Getting back to my main problem: 1) a previous owner cut off the belly pan from beneath the rear bath, leaving the floor to rot and the frame, outriggers, etc. to rust,, and 2) the dark water tank leaked for some time before I realized it, soaking and rotting the floor beneath it.I stripped the rotted layer and overlaid it with 3/4"plywood. Then I a direct fed the toilet through the existing hole in the floor (necessitating two 90 degree PVC fittings since the hole for the black water tank drain valve wasn't centered between the back-closet wall and the bathroom cabinet
/countertop. So now the toilet sits on a "throne" (a box covering the the convoluted PVC double 90 degree drop from the toilet to a four-way PVC fitting--4" in the top and out the bottom, and 3" in from each side (for the kitchen drain pipe and the bathroom drain pipe--coming from opposite directions)! . So this was OK, except that it dropped the sewer outlet so close to the ground so that at most RV parks the sewer hose goes uphill and the contents backs up into the fitting. I manage to seal up the whole thing, though, so that it doesn't leak onto the ground.

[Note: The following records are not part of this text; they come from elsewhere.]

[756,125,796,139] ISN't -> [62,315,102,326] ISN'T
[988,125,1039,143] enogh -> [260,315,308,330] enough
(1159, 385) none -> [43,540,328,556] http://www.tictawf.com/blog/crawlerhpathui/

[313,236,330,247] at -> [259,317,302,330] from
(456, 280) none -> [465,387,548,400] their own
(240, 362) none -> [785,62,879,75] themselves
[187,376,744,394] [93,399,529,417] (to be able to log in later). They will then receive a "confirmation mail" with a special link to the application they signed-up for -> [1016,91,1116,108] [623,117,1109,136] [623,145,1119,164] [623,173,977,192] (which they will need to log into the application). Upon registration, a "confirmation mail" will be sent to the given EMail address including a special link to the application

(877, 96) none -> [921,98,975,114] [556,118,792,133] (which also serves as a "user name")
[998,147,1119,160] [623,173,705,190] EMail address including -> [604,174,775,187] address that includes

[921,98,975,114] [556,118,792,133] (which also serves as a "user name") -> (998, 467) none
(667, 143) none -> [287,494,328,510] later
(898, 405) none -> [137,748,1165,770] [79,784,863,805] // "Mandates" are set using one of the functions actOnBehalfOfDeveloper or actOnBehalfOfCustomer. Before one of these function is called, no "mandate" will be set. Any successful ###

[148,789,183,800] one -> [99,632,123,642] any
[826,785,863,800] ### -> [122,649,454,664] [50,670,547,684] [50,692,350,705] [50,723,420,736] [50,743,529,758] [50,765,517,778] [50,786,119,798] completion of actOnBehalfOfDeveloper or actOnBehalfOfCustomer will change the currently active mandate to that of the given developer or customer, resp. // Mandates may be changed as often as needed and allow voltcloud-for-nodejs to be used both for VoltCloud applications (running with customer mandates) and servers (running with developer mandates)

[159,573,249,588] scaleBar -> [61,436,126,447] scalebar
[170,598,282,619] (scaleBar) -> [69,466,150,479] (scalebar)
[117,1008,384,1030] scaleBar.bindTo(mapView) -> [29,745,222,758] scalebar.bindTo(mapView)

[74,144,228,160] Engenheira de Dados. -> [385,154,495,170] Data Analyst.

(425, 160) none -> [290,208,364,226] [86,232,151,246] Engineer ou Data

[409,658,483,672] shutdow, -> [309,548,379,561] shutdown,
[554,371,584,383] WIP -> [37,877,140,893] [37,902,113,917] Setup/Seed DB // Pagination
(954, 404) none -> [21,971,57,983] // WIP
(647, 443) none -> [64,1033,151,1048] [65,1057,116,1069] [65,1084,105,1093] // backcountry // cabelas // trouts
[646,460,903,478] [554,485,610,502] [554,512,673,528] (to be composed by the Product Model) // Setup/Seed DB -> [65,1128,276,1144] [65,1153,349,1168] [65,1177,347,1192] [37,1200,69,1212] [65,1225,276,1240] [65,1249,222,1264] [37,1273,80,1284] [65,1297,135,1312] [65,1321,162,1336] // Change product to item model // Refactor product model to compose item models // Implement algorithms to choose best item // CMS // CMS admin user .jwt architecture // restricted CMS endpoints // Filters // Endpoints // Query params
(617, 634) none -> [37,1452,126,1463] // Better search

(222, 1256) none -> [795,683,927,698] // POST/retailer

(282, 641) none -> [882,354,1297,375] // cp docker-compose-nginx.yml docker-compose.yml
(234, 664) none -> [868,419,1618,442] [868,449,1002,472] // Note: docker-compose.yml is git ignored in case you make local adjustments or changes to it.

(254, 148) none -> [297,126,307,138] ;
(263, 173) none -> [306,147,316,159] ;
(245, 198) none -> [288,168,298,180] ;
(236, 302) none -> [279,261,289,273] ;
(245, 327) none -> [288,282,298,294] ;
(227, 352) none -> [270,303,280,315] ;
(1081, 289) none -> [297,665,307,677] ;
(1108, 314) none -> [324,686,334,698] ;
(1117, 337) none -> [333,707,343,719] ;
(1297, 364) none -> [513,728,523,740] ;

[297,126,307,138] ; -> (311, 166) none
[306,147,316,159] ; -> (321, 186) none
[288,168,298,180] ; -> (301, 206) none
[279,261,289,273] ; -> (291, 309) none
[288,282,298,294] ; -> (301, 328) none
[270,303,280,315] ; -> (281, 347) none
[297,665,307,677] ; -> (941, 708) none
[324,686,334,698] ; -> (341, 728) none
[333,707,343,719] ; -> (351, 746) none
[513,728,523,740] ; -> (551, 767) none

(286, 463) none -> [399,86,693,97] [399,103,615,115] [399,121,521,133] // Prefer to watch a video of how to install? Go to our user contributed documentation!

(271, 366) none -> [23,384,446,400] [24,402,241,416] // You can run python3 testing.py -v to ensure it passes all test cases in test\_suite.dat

To my dismay, however, hot-humid air was inundating the back clothes closet. Upon investigation, the particle board floor screwed down insanely with no less than 26 1 1/2"screws was soaked through. And I can't get to it from underneath to see what's up since the belly pan still covers that area. But just past the rear end of the board I was able to punch all the way through the floor.

So when I get up enough courage, I'll pull off the particle board and probably trim the belly pan further forward so I can see where the water is coming from. This is going to entail jacking up the rear of the trailer, something I'm not looking forward to.

The good news is: when I put a level on the exterior of the trailer--horizontal frame member, bumbers, wraps, etc, it shows no sag. Inside is a different matter, however. It's definitely tilted to the left side.

The plan: lighten the trailer as much as possible, especially in the rear, rot doctor any wood I can get at, and then epoxy the begeezus out of it. Obviously, the closet floor will have to be replaced. Probably remove the propane lines and bottles and the Princess stovetop and oven. Cut the belly pan as far forward as necessary, leaving the curve intact and not getting into the U channel thing that I don't understand anyway. That way I could arttach an alternate material to the foot or so of belly pan curve left intact. There are lots of "outside the box" ideas that would work. Like an upside-down tonneau cover. Any ideas would be appreciated. Hopefully the frame and floor are still serviceable forward of at least the axle. One idea for inspection would be using light aircraft inspection holes and covers.

I know all of this will probably horrify the RivetMaster, but I know he understands my situation. I have to do it the "quick and dirty" way. And nobody knows everything, anyway. For instance, when I inquired why he was death on using any corrosion cleaner on the shell that contained acid: he must have been unaware that the active ingredient in the Alcoa step 1 cleaner sold by the Airstream Store is acetic acid.